» Work request: Only a number is expected in reply: the number of lines below that include the word "down".

» Excerpted records:
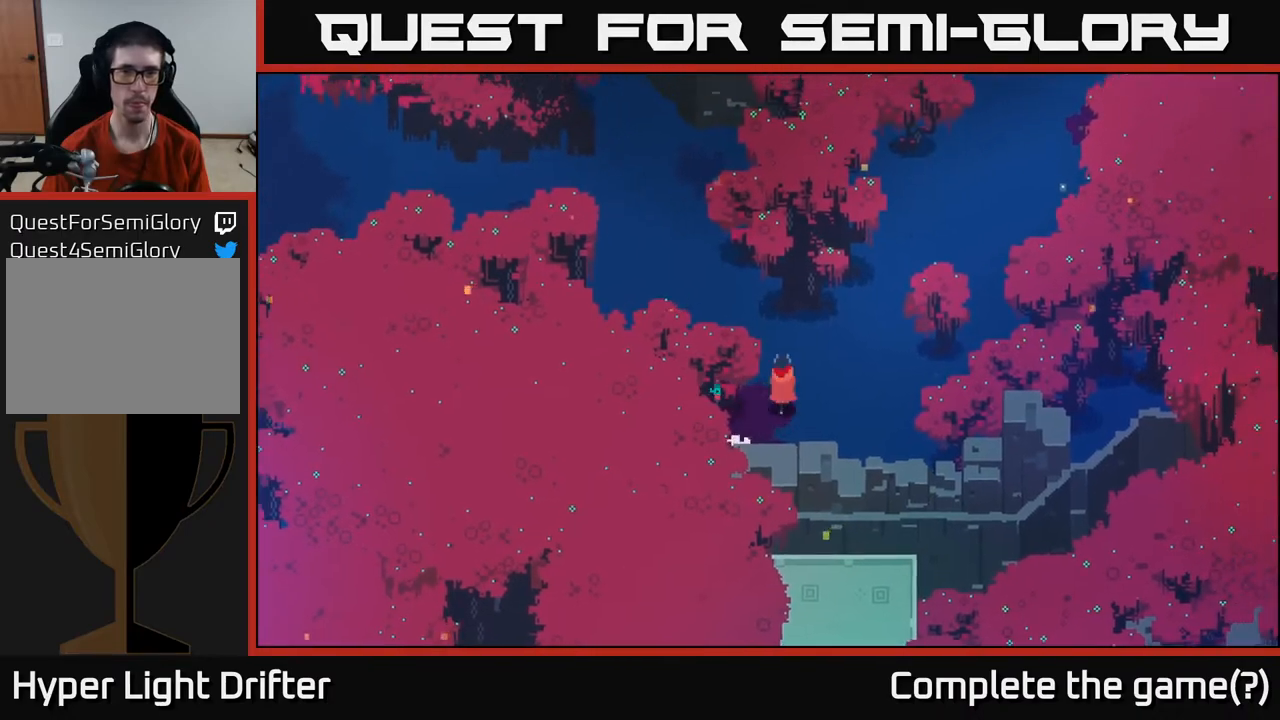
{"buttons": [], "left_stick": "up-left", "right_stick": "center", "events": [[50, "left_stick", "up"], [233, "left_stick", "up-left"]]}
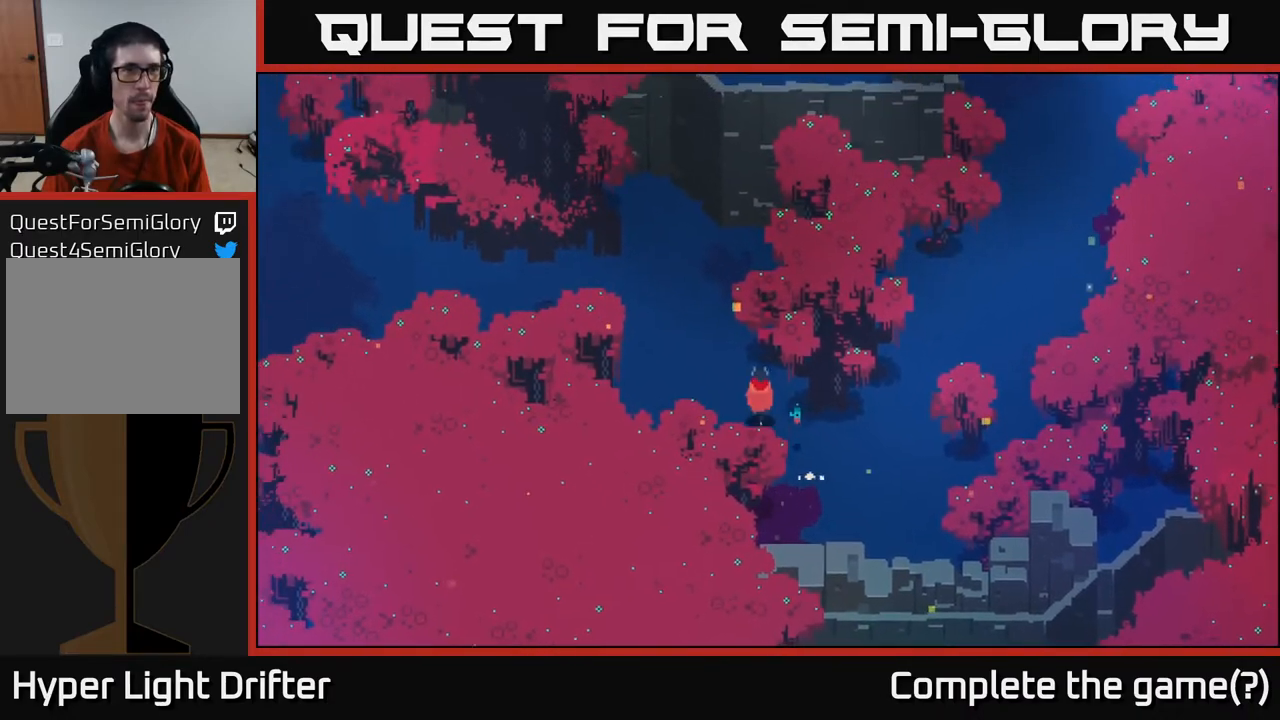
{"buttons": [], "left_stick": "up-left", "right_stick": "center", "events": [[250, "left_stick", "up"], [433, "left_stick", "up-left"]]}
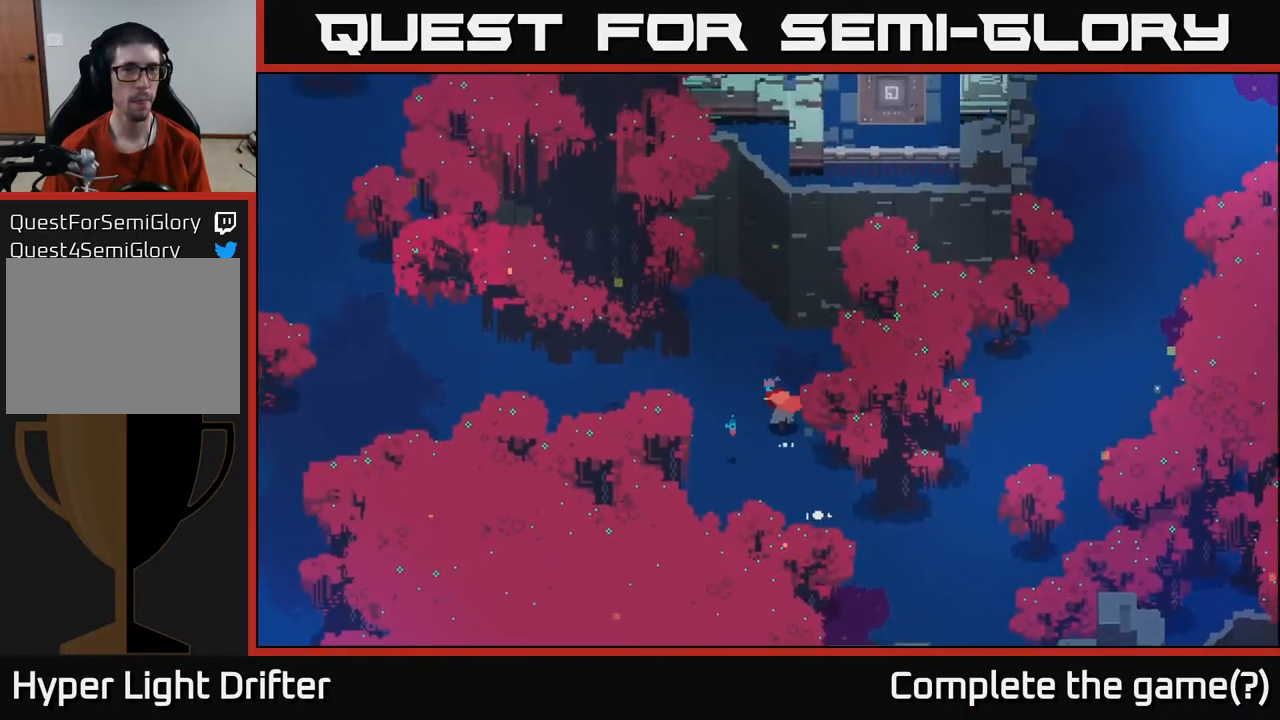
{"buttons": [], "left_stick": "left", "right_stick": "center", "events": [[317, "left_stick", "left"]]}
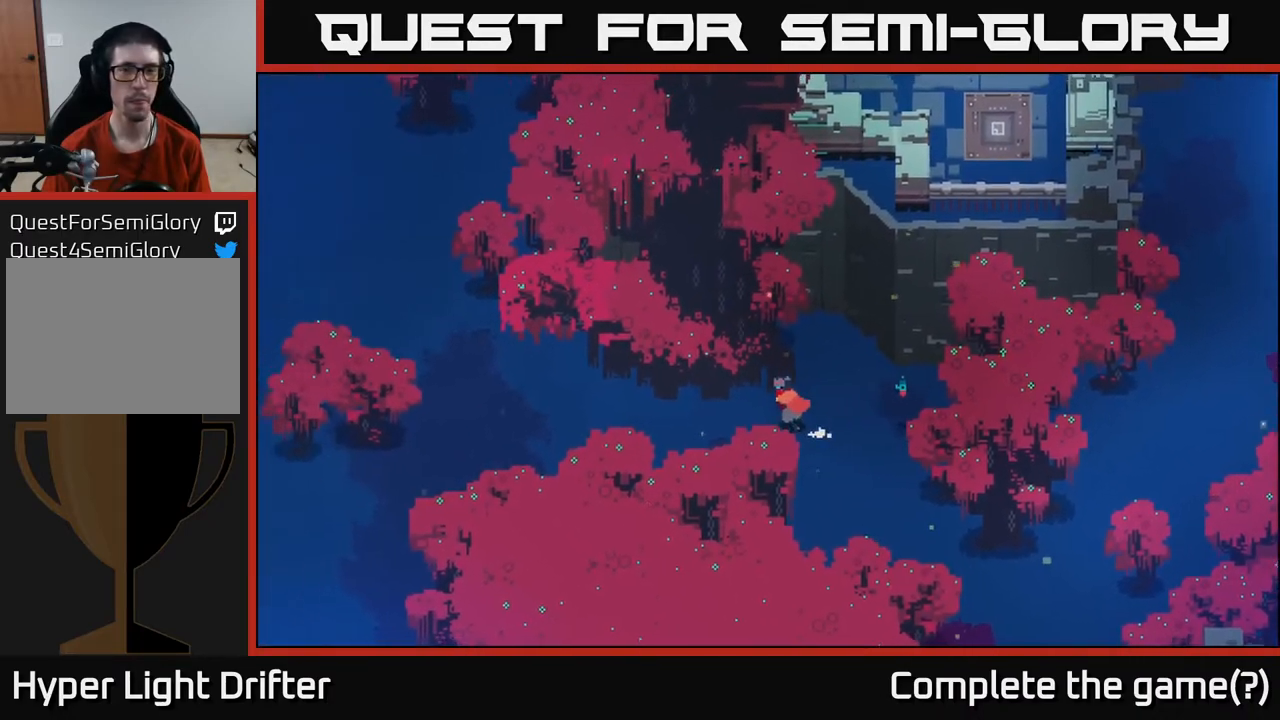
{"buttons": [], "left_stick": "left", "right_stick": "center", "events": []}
---
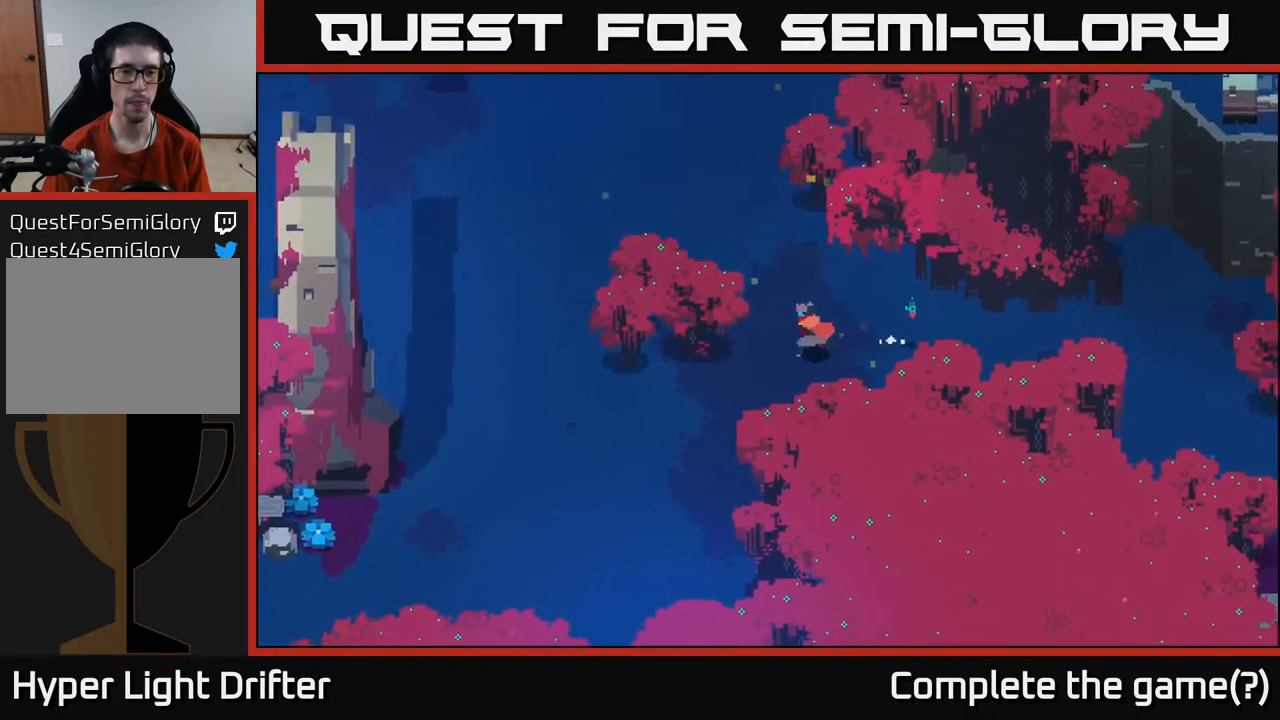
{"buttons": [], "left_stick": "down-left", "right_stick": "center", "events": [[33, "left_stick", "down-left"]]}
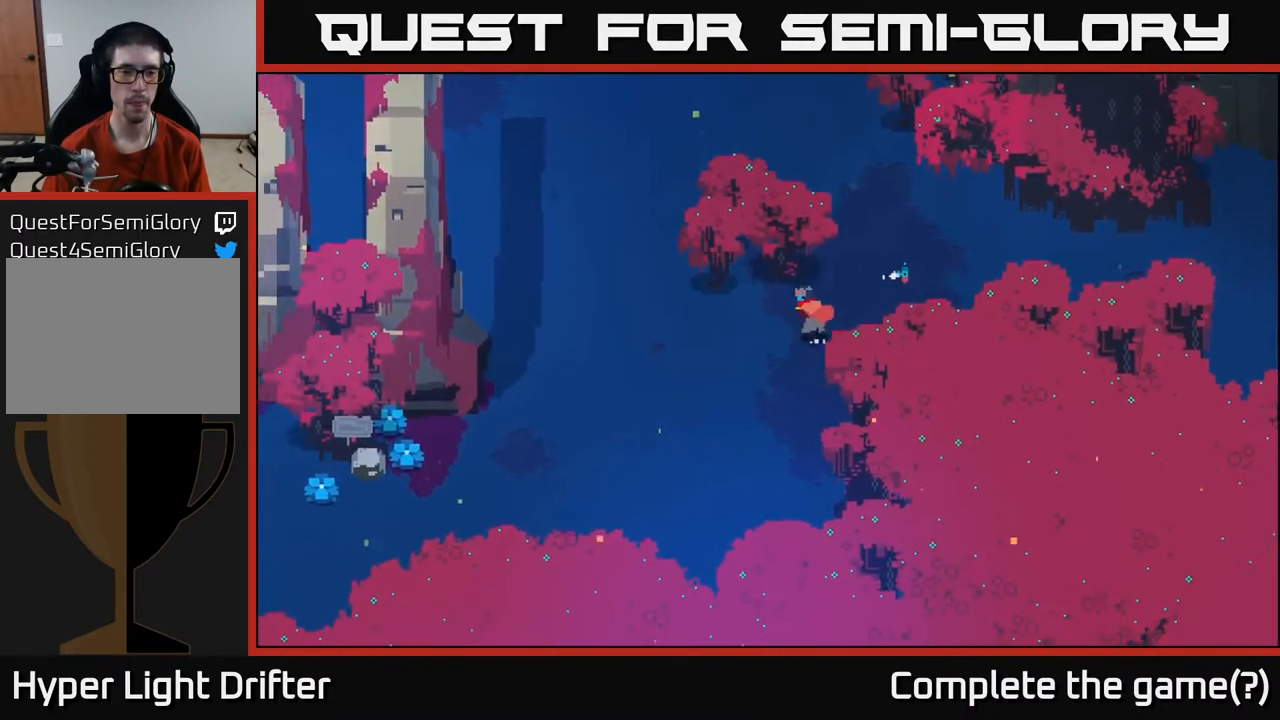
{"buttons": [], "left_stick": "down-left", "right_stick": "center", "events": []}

» Result of the exercise: 2